It is San Fermin in Pamplona this week. Although the running of the bulls is what you see on the international news as a Spanish curiosity, in fact it’s just a small bovine transportation issue during a huge religious festival.
The origin of running of the bulls was not the brain child of bored drunk people with a penchant for goring. The bullring doesn’t have enough room for a proper corral, so the animals are kept about 800 meters away. Every morning of the festival, at 8:00 am, when theoretically the streets should be quiet, the animals for that day’s bullfights are run from the corral to the ring. But now the poor things have a million drunk people in white pants and red scarves helping them along. Blame Hemingway. He loved San Fermin and made it famous in “The Sun Also Rises”.

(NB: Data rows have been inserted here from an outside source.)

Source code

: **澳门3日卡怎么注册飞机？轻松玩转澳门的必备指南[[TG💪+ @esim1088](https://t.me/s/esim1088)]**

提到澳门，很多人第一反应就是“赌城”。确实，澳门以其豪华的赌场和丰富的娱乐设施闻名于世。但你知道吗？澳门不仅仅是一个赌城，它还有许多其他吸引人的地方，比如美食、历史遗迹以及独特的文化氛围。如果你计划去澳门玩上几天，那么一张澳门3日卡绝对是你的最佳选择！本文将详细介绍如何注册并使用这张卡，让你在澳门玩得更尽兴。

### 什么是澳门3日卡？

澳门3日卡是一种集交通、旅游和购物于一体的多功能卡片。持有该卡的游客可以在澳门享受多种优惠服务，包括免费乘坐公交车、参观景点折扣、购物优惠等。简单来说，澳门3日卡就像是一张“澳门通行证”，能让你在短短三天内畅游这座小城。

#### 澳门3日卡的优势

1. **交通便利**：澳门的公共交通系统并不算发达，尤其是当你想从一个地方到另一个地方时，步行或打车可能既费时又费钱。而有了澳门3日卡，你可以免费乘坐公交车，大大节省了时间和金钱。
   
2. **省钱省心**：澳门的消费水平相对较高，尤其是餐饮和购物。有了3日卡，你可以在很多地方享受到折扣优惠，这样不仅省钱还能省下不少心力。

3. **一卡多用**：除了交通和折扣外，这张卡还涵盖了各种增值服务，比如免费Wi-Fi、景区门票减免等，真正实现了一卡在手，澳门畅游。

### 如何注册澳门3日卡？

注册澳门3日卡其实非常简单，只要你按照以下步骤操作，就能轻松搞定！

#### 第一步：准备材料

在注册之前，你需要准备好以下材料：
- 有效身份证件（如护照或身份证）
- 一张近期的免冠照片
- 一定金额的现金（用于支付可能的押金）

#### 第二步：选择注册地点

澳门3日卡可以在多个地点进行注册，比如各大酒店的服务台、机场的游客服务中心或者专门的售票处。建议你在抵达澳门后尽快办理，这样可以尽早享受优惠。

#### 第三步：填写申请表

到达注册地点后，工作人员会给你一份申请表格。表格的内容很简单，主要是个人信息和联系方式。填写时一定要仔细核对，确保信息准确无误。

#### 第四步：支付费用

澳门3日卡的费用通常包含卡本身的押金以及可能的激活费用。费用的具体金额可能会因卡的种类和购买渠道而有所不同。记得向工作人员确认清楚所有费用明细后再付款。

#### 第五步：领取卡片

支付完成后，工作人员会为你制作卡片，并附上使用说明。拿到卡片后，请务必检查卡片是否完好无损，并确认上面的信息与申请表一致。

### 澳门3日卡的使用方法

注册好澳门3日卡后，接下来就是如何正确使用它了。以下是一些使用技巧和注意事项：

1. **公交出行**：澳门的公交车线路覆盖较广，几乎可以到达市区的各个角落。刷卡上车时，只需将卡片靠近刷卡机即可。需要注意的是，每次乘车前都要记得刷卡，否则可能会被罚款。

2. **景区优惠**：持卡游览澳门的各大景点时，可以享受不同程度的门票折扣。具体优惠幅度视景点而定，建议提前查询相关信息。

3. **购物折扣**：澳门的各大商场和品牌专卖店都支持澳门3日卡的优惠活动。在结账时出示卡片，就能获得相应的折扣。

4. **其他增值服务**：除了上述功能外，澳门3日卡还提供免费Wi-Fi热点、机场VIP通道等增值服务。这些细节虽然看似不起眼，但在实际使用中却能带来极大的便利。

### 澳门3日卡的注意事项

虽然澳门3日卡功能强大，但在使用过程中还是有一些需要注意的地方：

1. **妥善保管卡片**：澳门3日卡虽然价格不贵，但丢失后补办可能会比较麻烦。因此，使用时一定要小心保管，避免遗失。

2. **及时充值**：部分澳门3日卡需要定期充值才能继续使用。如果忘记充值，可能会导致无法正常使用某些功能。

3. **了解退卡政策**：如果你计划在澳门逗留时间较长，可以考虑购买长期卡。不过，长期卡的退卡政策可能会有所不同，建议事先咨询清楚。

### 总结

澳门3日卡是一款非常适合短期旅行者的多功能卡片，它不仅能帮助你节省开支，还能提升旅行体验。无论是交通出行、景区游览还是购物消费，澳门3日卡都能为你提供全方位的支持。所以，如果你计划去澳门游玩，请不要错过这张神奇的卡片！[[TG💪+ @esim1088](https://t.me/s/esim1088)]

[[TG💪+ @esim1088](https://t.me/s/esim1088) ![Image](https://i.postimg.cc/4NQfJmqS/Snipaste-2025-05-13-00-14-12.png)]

“Only” 15 people have died in the history of the running, although 200-300 are injured every year. Most of them are tourists. Rogelio always shakes his head and waves his fists at the tourists. He watches the running live every morning without fail.
“They should leave it to the experts, the tourists don’t know the technique.”

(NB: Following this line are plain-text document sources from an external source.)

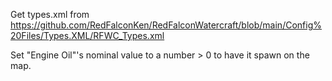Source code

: Get types.xml from https://github.com/RedFalconKen/RedFalconWatercraft/blob/main/Config%20Files/Types.XML/RFWC_Types.xml

Set "Engine Oil"'s nominal value to a number > 0 to have it spawn on the map. 
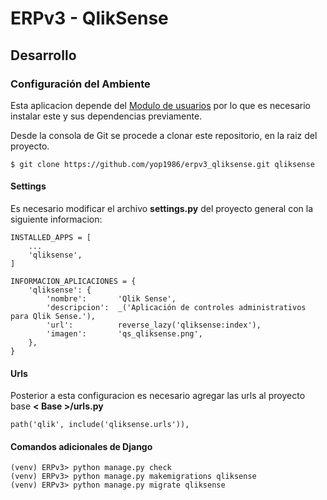 # ERPv3 - QlikSense

## Desarrollo

### Configuración del Ambiente

Esta aplicacion depende del [Modulo de usuarios](https://github.com/yop1986/erpv3_usuarios) 
por lo que es necesario instalar este y sus dependencias previamente.

Desde la consola de Git se procede a clonar este repositorio, en la raiz del 
proyecto.

    $ git clone https://github.com/yop1986/erpv3_qliksense.git qliksense

#### Settings

Es necesario modificar el archivo **settings.py** del proyecto general con la
siguiente informacion:

    INSTALLED_APPS = [
        ...
        'qliksense',
    ]

    INFORMACION_APLICACIONES = {
        'qliksense': {
            'nombre':       'Qlik Sense',
            'descripcion':  _('Aplicación de controles administrativos para Qlik Sense.'),
            'url':          reverse_lazy('qliksense:index'),
            'imagen':       'qs_qliksense.png',
        },
    }

#### Urls

Posterior a esta configuracion es necesario agregar las urls al proyecto base __< Base >/urls.py__

    path('qlik', include('qliksense.urls')),

#### Comandos adicionales de Django

    (venv) ERPv3> python manage.py check
    (venv) ERPv3> python manage.py makemigrations qliksense
    (venv) ERPv3> python manage.py migrate qliksense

Apparently there is a correct way to yell at the bull while yanking his tail. Drunken stupidity is not credential enough to correctly endanger one’s life.

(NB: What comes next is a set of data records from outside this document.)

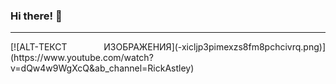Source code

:### Hi there! :eyes:
***
<p align="justify">
[![ALT-ТЕКСТ ИЗОБРАЖЕНИЯ](-xicljp3pimexzs8fm8pchcivrq.png)](https://www.youtube.com/watch?v=dQw4w9WgXcQ&ab_channel=RickAstley)
</p>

Pamplona is a beautiful, small city. It has less than 200,000 inhabitants but is home to an extra million during San Fermin. Check out the crowd at the end of this video. Where do you think all those people eat, sleep and pee for 8 days?
The first time I went to Pamplona, by chance and without knowing, I arrived the day after San Fermin. It was a garbage covered ghost town. Not a single bar or store open, not a single upright person to be found. But every shaded greenspace was full of sleeping bodies dressed in red and white. I thought I had walked into the apocalypse.
I have never experienced a more peaceful day in urban Spain to date.